[Work to complete] Please rewrite every one of the items below, swapping "Types of Plots" for "Kinds of Plots" wherever it occurs and leaving everything else unchanged.

[Supplied data]
● ● ●

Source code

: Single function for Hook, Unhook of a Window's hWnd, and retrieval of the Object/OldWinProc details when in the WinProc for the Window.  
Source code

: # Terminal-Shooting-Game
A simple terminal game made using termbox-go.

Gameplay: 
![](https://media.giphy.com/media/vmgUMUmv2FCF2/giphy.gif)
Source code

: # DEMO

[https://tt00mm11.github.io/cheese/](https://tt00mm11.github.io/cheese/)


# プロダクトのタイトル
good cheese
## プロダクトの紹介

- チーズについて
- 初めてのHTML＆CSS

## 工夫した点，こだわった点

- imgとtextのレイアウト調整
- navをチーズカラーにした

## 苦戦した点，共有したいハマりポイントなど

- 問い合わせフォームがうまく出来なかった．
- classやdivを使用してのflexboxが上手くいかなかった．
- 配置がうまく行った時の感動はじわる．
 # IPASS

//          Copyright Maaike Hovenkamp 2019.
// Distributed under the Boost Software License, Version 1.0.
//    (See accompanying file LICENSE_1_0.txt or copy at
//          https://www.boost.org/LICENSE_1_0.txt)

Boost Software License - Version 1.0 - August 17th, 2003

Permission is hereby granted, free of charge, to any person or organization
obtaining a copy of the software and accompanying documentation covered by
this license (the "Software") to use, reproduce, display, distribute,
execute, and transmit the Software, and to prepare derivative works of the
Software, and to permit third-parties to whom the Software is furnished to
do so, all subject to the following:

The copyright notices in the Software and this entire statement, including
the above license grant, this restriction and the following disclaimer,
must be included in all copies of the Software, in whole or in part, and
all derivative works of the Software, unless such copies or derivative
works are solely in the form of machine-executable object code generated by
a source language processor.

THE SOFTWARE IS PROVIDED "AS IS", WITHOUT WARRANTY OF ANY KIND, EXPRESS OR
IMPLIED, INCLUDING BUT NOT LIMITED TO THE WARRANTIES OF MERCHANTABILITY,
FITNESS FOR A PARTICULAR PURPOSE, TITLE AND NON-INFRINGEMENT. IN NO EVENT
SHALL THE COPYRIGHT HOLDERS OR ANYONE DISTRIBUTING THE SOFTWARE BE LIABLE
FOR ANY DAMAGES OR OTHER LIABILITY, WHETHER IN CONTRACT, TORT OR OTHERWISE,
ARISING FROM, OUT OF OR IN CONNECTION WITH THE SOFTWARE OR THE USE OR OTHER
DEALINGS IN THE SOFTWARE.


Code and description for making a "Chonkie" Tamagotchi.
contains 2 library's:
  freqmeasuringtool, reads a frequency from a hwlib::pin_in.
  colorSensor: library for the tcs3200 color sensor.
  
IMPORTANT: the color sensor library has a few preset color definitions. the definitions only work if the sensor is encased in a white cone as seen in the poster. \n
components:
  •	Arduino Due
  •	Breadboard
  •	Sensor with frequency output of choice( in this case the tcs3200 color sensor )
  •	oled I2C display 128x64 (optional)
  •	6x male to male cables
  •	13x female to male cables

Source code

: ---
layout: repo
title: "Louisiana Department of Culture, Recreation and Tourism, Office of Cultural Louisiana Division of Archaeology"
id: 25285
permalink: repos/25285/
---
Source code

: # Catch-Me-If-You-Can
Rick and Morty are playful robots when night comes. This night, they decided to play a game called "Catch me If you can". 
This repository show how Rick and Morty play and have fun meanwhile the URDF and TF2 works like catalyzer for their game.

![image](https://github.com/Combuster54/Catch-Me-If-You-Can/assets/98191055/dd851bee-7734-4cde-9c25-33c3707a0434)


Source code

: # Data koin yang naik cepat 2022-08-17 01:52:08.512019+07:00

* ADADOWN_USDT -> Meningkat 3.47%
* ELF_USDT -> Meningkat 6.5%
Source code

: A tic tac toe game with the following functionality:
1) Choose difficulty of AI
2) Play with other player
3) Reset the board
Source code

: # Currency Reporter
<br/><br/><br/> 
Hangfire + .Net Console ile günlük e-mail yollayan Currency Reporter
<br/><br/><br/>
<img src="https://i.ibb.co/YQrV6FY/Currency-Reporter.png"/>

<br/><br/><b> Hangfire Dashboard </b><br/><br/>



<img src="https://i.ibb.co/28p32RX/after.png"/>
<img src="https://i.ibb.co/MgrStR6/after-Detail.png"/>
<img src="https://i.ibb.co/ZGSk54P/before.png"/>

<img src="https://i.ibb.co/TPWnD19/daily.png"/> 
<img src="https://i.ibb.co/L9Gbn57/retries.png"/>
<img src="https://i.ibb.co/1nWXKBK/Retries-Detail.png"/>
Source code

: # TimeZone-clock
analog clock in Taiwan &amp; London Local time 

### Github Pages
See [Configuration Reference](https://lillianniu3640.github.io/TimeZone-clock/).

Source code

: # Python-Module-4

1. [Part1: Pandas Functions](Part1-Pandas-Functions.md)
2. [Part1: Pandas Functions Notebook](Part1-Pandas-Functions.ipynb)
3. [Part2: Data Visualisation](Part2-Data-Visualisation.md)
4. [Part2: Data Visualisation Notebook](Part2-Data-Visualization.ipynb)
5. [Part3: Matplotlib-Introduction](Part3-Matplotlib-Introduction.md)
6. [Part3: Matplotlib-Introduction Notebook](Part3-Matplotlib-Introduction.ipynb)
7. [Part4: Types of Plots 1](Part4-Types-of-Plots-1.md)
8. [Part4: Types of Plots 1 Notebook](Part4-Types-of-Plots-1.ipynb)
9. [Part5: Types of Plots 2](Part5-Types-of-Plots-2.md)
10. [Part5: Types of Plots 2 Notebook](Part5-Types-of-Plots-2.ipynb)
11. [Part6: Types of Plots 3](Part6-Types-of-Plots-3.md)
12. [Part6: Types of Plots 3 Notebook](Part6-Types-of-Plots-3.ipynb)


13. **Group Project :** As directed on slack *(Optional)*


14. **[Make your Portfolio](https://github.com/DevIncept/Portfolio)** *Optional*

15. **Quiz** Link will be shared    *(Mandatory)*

● ● ●

[Answer to this exercise]
Source code

: Single function for Hook, Unhook of a Window's hWnd, and retrieval of the Object/OldWinProc details when in the WinProc for the Window.  
Source code

: # Terminal-Shooting-Game
A simple terminal game made using termbox-go.

Gameplay: 
![](https://media.giphy.com/media/vmgUMUmv2FCF2/giphy.gif)
Source code

: # DEMO

[https://tt00mm11.github.io/cheese/](https://tt00mm11.github.io/cheese/)


# プロダクトのタイトル
good cheese
## プロダクトの紹介

- チーズについて
- 初めてのHTML＆CSS

## 工夫した点，こだわった点

- imgとtextのレイアウト調整
- navをチーズカラーにした

## 苦戦した点，共有したいハマりポイントなど

- 問い合わせフォームがうまく出来なかった．
- classやdivを使用してのflexboxが上手くいかなかった．
- 配置がうまく行った時の感動はじわる．
 # IPASS

//          Copyright Maaike Hovenkamp 2019.
// Distributed under the Boost Software License, Version 1.0.
//    (See accompanying file LICENSE_1_0.txt or copy at
//          https://www.boost.org/LICENSE_1_0.txt)

Boost Software License - Version 1.0 - August 17th, 2003

Permission is hereby granted, free of charge, to any person or organization
obtaining a copy of the software and accompanying documentation covered by
this license (the "Software") to use, reproduce, display, distribute,
execute, and transmit the Software, and to prepare derivative works of the
Software, and to permit third-parties to whom the Software is furnished to
do so, all subject to the following:

The copyright notices in the Software and this entire statement, including
the above license grant, this restriction and the following disclaimer,
must be included in all copies of the Software, in whole or in part, and
all derivative works of the Software, unless such copies or derivative
works are solely in the form of machine-executable object code generated by
a source language processor.

THE SOFTWARE IS PROVIDED "AS IS", WITHOUT WARRANTY OF ANY KIND, EXPRESS OR
IMPLIED, INCLUDING BUT NOT LIMITED TO THE WARRANTIES OF MERCHANTABILITY,
FITNESS FOR A PARTICULAR PURPOSE, TITLE AND NON-INFRINGEMENT. IN NO EVENT
SHALL THE COPYRIGHT HOLDERS OR ANYONE DISTRIBUTING THE SOFTWARE BE LIABLE
FOR ANY DAMAGES OR OTHER LIABILITY, WHETHER IN CONTRACT, TORT OR OTHERWISE,
ARISING FROM, OUT OF OR IN CONNECTION WITH THE SOFTWARE OR THE USE OR OTHER
DEALINGS IN THE SOFTWARE.


Code and description for making a "Chonkie" Tamagotchi.
contains 2 library's:
  freqmeasuringtool, reads a frequency from a hwlib::pin_in.
  colorSensor: library for the tcs3200 color sensor.
  
IMPORTANT: the color sensor library has a few preset color definitions. the definitions only work if the sensor is encased in a white cone as seen in the poster. \n
components:
  •	Arduino Due
  •	Breadboard
  •	Sensor with frequency output of choice( in this case the tcs3200 color sensor )
  •	oled I2C display 128x64 (optional)
  •	6x male to male cables
  •	13x female to male cables

Source code

: ---
layout: repo
title: "Louisiana Department of Culture, Recreation and Tourism, Office of Cultural Louisiana Division of Archaeology"
id: 25285
permalink: repos/25285/
---
Source code

: # Catch-Me-If-You-Can
Rick and Morty are playful robots when night comes. This night, they decided to play a game called "Catch me If you can". 
This repository show how Rick and Morty play and have fun meanwhile the URDF and TF2 works like catalyzer for their game.

![image](https://github.com/Combuster54/Catch-Me-If-You-Can/assets/98191055/dd851bee-7734-4cde-9c25-33c3707a0434)


Source code

: # Data koin yang naik cepat 2022-08-17 01:52:08.512019+07:00

* ADADOWN_USDT -> Meningkat 3.47%
* ELF_USDT -> Meningkat 6.5%
Source code

: A tic tac toe game with the following functionality:
1) Choose difficulty of AI
2) Play with other player
3) Reset the board
Source code

: # Currency Reporter
<br/><br/><br/> 
Hangfire + .Net Console ile günlük e-mail yollayan Currency Reporter
<br/><br/><br/>
<img src="https://i.ibb.co/YQrV6FY/Currency-Reporter.png"/>

<br/><br/><b> Hangfire Dashboard </b><br/><br/>



<img src="https://i.ibb.co/28p32RX/after.png"/>
<img src="https://i.ibb.co/MgrStR6/after-Detail.png"/>
<img src="https://i.ibb.co/ZGSk54P/before.png"/>

<img src="https://i.ibb.co/TPWnD19/daily.png"/> 
<img src="https://i.ibb.co/L9Gbn57/retries.png"/>
<img src="https://i.ibb.co/1nWXKBK/Retries-Detail.png"/>
Source code

: # TimeZone-clock
analog clock in Taiwan &amp; London Local time 

### Github Pages
See [Configuration Reference](https://lillianniu3640.github.io/TimeZone-clock/).

Source code

: # Python-Module-4

1. [Part1: Pandas Functions](Part1-Pandas-Functions.md)
2. [Part1: Pandas Functions Notebook](Part1-Pandas-Functions.ipynb)
3. [Part2: Data Visualisation](Part2-Data-Visualisation.md)
4. [Part2: Data Visualisation Notebook](Part2-Data-Visualization.ipynb)
5. [Part3: Matplotlib-Introduction](Part3-Matplotlib-Introduction.md)
6. [Part3: Matplotlib-Introduction Notebook](Part3-Matplotlib-Introduction.ipynb)
7. [Part4: Kinds of Plots 1](Part4-Types-of-Plots-1.md)
8. [Part4: Kinds of Plots 1 Notebook](Part4-Types-of-Plots-1.ipynb)
9. [Part5: Kinds of Plots 2](Part5-Types-of-Plots-2.md)
10. [Part5: Kinds of Plots 2 Notebook](Part5-Types-of-Plots-2.ipynb)
11. [Part6: Kinds of Plots 3](Part6-Types-of-Plots-3.md)
12. [Part6: Kinds of Plots 3 Notebook](Part6-Types-of-Plots-3.ipynb)


13. **Group Project :** As directed on slack *(Optional)*


14. **[Make your Portfolio](https://github.com/DevIncept/Portfolio)** *Optional*

15. **Quiz** Link will be shared    *(Mandatory)*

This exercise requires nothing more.